Sometimes, we want to integrate Scrapy in our own framework. It’s a little bit tricky because it’s not what Scrapy designed for. In the documentation page, there are some information on how to run Scrapy from our own script: http://doc.scrapy.org/en/latest/topics/practices.html.

It’s sufficient if our goal is to use Scrapy from our own script for one time crawling, i.e. execute the script, retrieve the result, then terminate it. However, it won’t work if our goal is to make Scrapy run from our own long-running worker instance. After the first execution, it will raise twisted.internet.error.ReactorNotRestartable error.

There’s a workaround for this, and in my experience, this solution is quite robust: I haven’t encountered a single failure since I implemented this solution. The workaround is to use multiprocessing module in Python’s standard library.

Let’s define our crawler module. I’ll assume that we’ve already had our spiders defined.

from scrapy import signals
from scrapy.crawler import CrawlerProcess, Crawler
from scrapy.settings import Settings


class CustomCrawler(object):

    def crawl(self, spider):
        crawled_items = []

        def add_item(item):
            crawled_items.append(item)

        process = CrawlerProcess()

        crawler = Crawler(spider, self.settings)
        crawler.signals.connect(add_item, signals.item_scraped)
        process.crawl(crawler)

        process.start()

        return crawled_items

Here, we’re creating the CustomCrawler just as advised by the official Scrapy documentation. We use Scrapy’s signals to get the crawled item, and add it to a list that stores our crawled items. So, each time an item is crawled, it will send a signal. If we caught such signal, then we add the said crawled item to the list. In the end of this method, we’ll have a list that contains all of the items we’ve crawled.

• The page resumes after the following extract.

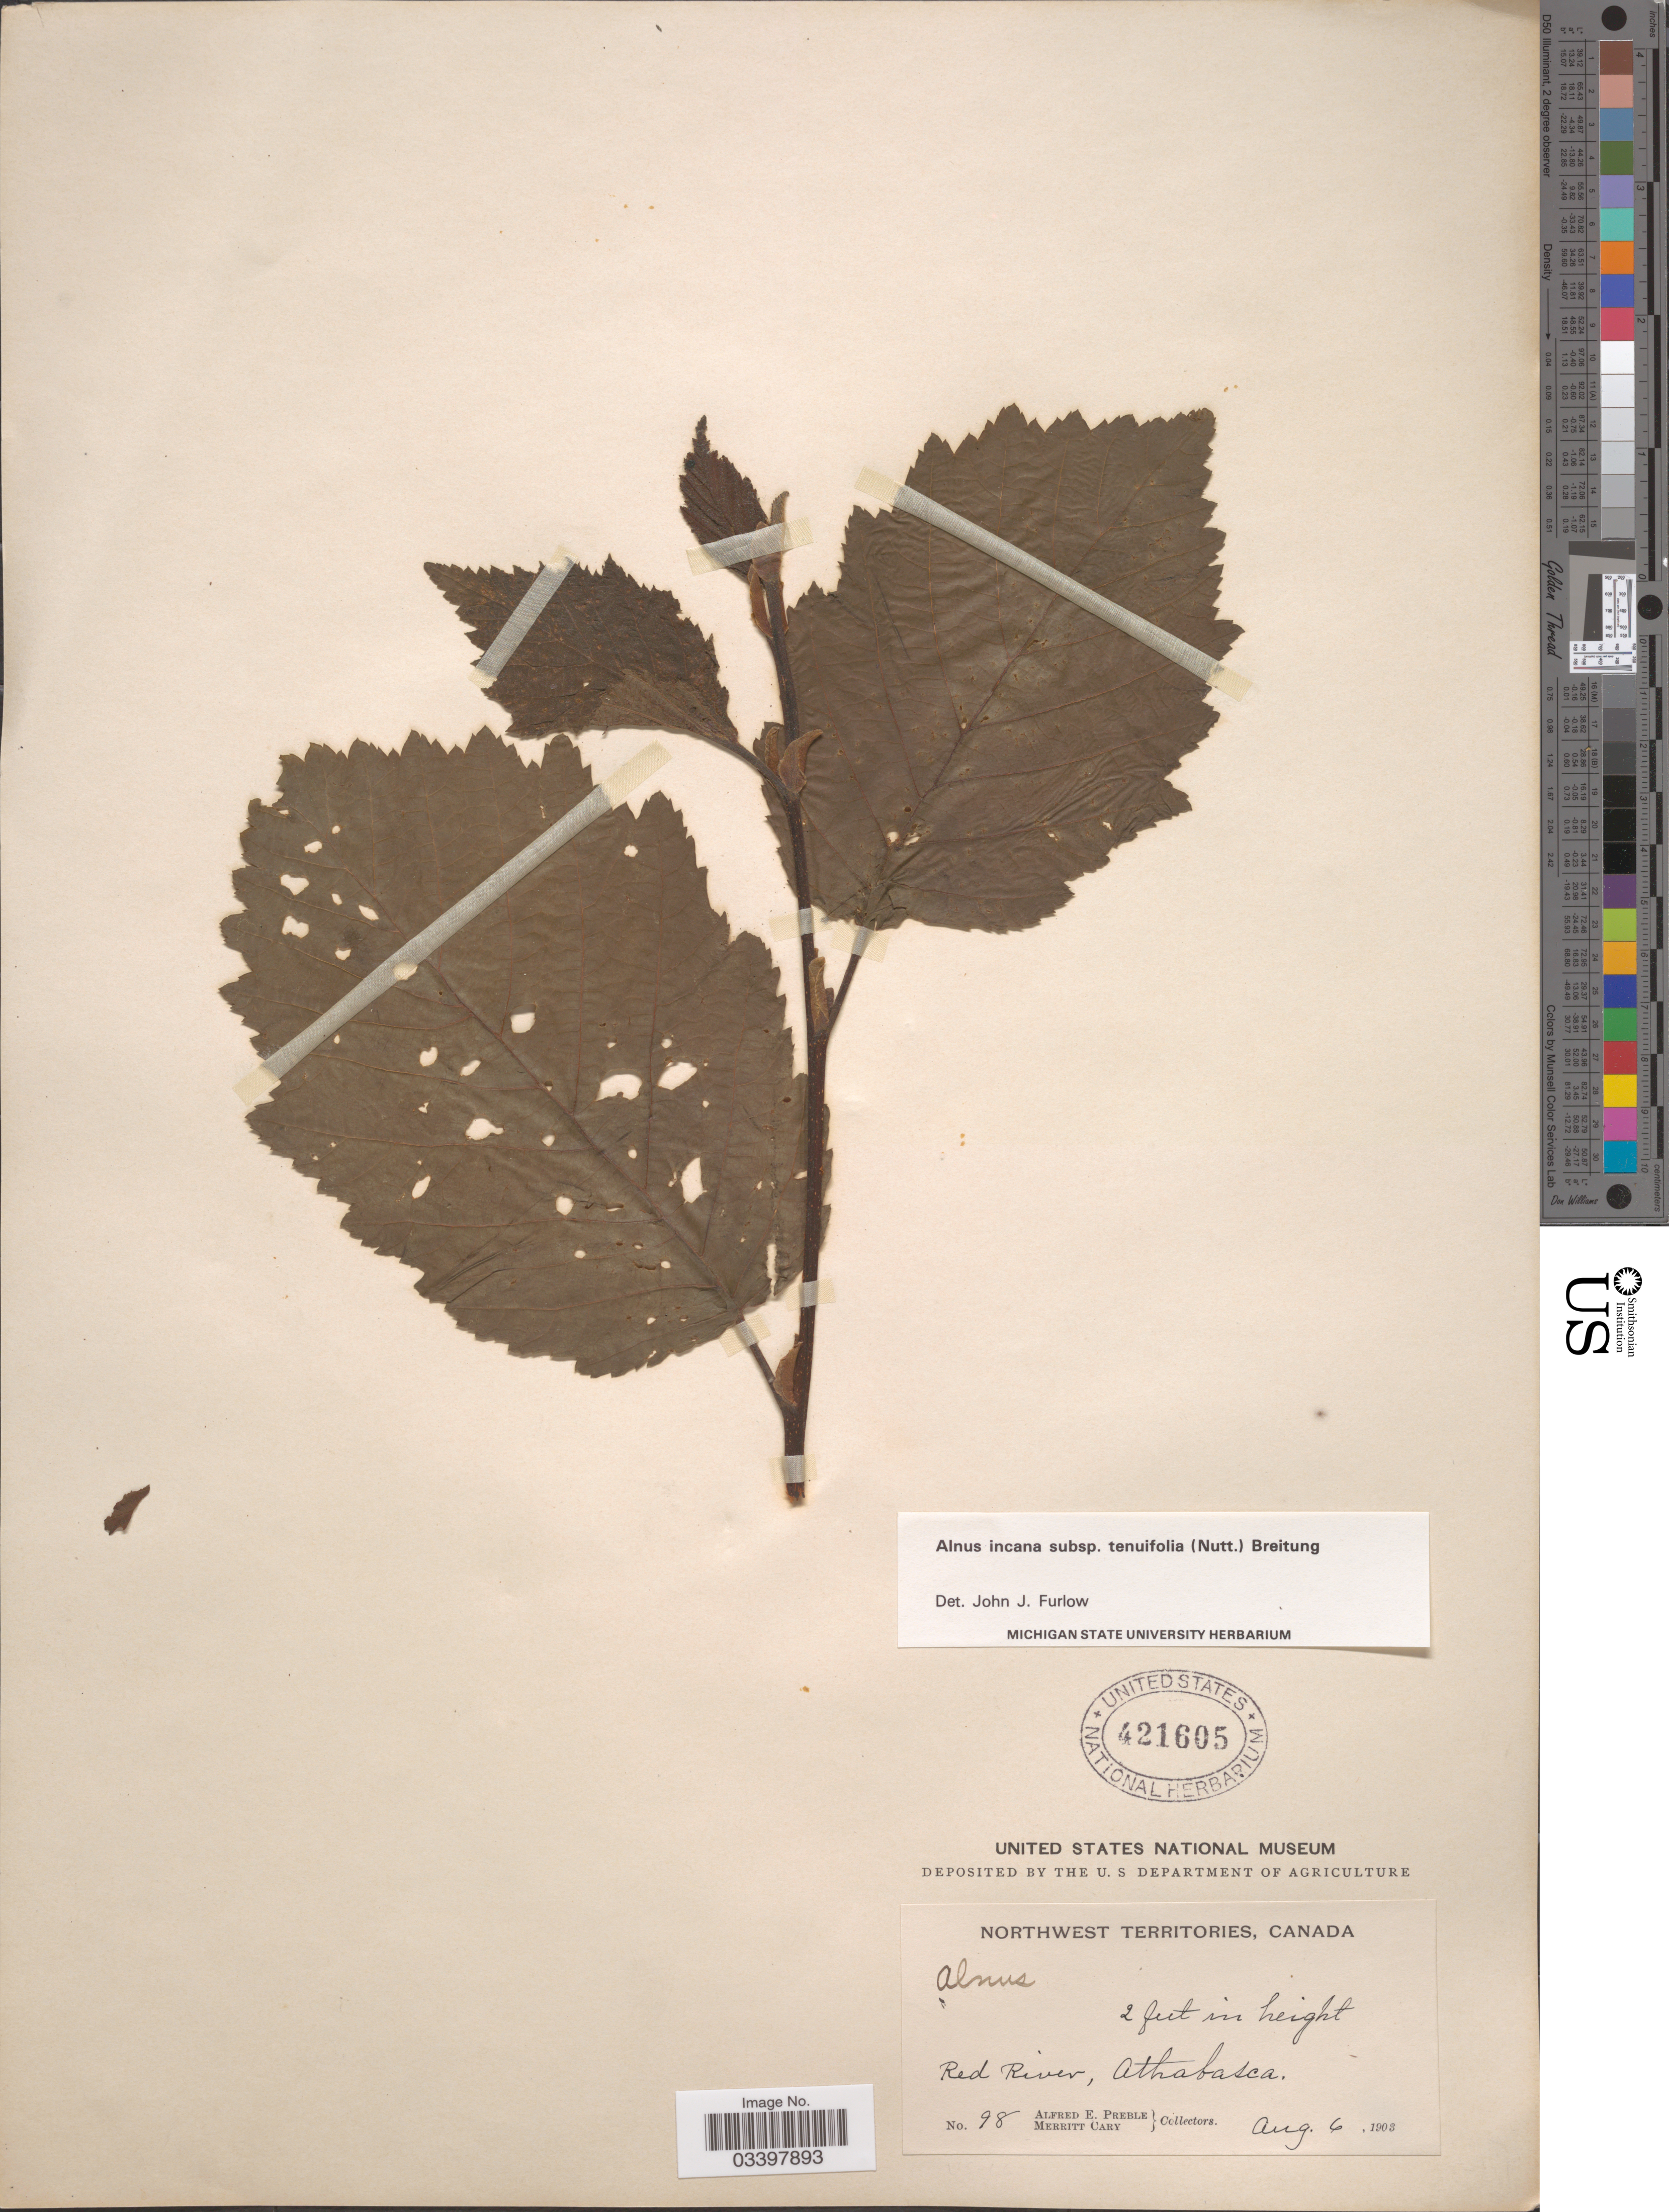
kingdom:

This solution alone will suffice if our goal is to create a script for one-time-and-terminate crawler job. To make it works as long-running crawler job, we have to wrap the CustomCrawler class with Python’s multiprocessing library.

import multiprocessing as mp


def crawl():
    def _crawl(queue):
        crawler = CustomCrawler()
        # Assume we have a spider class called: WebSpider
        res = crawler.crawl(WebSpider)
        queue.put(res)

    q = mp.Queue()
    p = mp.Process(target=_crawl, args=(q))
    p.start()
    res = q.get()
    p.join()

    return res

One thing to note though, we have to execute this line: res = q.get() before p.join(). This is a known issue for this implementation. If you know what’s up with this, drop a comment or reply in this Stackoverflow thread: http://stackoverflow.com/questions/35810024/python-multiprocessing-queue-behavior

Having wrapped our CustomCrawler class, we then could use it inside our long-running worker.

import time


while True:
    items = crawl()
    # do something with crawled items ...
    time.sleep(3600)

And, that’s it! Now our worker will do the crawling job periodically without ever terminating!